The officers’ feelings were a storm of shock, nausea, terror, and rage. They moved to arrest the man at once, but he was unnaturally nimble and deadly with a blade. If Leo and another officer hadn’t fired their guns, someone would certainly have died.
Of a dozen Valentine officers, five now lay in hospital beds. The murderer had escaped, and no one knew whether he’d even been shot.
Leo tried to sound tough, vowing to blow the criminal’s head off, but the memory of that monstrous agility and the grisly scene in the basement sent chills down his spine.
Mulan grieved for the lost children and could imagine the confusion among the officers. Even if their aim was poor in the chaos, for a single man to escape unscathed from a dozen armed policemen was almost beyond belief.
Yet Mulan was preoccupied with another question, which slipped out before she could stop herself. “What was he doing in the basement?”
“What?”
“That killer—what was he doing down there?”

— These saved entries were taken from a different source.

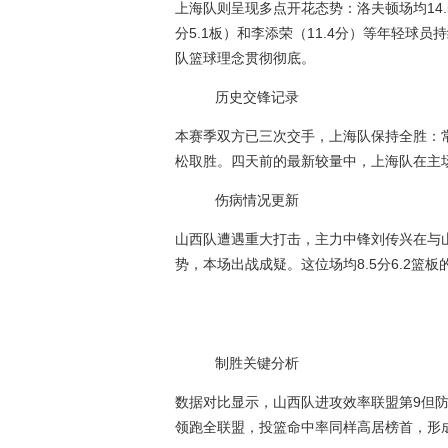
上海队则呈现多点开花态势：洛夫顿场均14.5分
分5.1板）和李添荣（11.4分）等年轻
队篮球理念贯彻彻底。
历史交锋记录
本赛季双方已三次交手，上海队保持全胜：常
松取胜。四天前的最新较量中，上海队在主
伤病情况更新
山西队遭遇重大打击，主力中锋刘传兴在与
势，本场出战成疑。这位场均8.5分6.2篮
制胜关键分析
数据对比显示，山西队进攻效率联盟第9但防
领跑全联盟，投篮命中率同样高居榜首，形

“Who knows what that sick maniac was up to? He’s a pervert!”
“Maybe insane.” “He must have always been a lunatic!”
The officers’ answers weren’t what Mulan was looking for. Her thoughts turned to the events aboard the Princess Nisheriel and to what Evan had said. That loathsome criminal was quite possibly a cultist.
“Damn, I left in such a hurry I forgot to put out the stove!” Old Buck, usually so meticulous, realized only now that he’d made a rookie mistake in his haste.

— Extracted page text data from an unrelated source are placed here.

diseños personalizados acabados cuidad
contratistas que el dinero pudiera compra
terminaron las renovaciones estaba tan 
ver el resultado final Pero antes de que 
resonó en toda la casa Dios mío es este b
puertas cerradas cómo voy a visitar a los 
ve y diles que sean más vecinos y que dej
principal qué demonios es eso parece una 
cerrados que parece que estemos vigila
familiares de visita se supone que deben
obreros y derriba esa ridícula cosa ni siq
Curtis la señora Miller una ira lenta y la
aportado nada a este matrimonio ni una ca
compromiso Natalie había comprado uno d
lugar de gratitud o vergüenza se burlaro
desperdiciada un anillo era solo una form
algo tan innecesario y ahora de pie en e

The stove in the kitchen was used for both tea and warmth. Though relatively safe, an unattended fire still posed a risk of disaster, even in the twenty-first century.
“Don’t worry, Grandpa Buck—I’ll run back and extinguish it. You stay here with Leo.”
After a few words of reassurance, Mulan nodded to Leo and left. In such cold and wind, she couldn’t let old Buck make the trip.
It would be unwise not to put out the stove. The Jonester family’s meager belongings were all in that house. Disaster was unlikely, but why take the risk?
Mulan’s steps were swift and steady. Though less frantic than before, she moved more quickly without needing to look after old Buck.
The wind howled through Valentine, a city both noisy and eerily silent. Some gas lamps were out of order. Mulan gripped the collar of her coat with one hand and kept the other in her pocket. Passing through a dimly-lit stretch, something caught in the corner of her eye.
A battlefield-honed sense of danger kicked in.
Her body reacted before her mind could—she dove forward, feeling the faint whistle of something slicing the air behind her, and rolled to her feet.
Before she could turn, a flash of steel appeared—a blade reflecting the distant glow of a streetlamp.
Every hair on her body stood on end. At the last possible instant, she threw herself backward, bracing her hands on the cobbles and kicking upward—only to strike empty air as the knife lunged like a viper.
Swish, swish, swish...
The blade moved with terrifying speed, or perhaps it was the attacker who moved so fast. His form was barely visible in the darkness, yet his attacks were already deadly. In mere breaths, he’d nearly cornered Mulan, a veteran of many battles.
There was no time to draw her revolver, let alone aim and fire.
That realization flashed through her mind as the blade came at her again.
I need something—I must defend myself, or I’ll die!
The threat of death focused her mind to a razor’s edge. In that moment of despair, as the blade became unavoidable, her right hand closed around something.
A bright flash of silver—she drew it and swung.
Clang!
Sparks flew as silver met steel. The cane sword, which should have been lying on the table at home, was suddenly in her grip.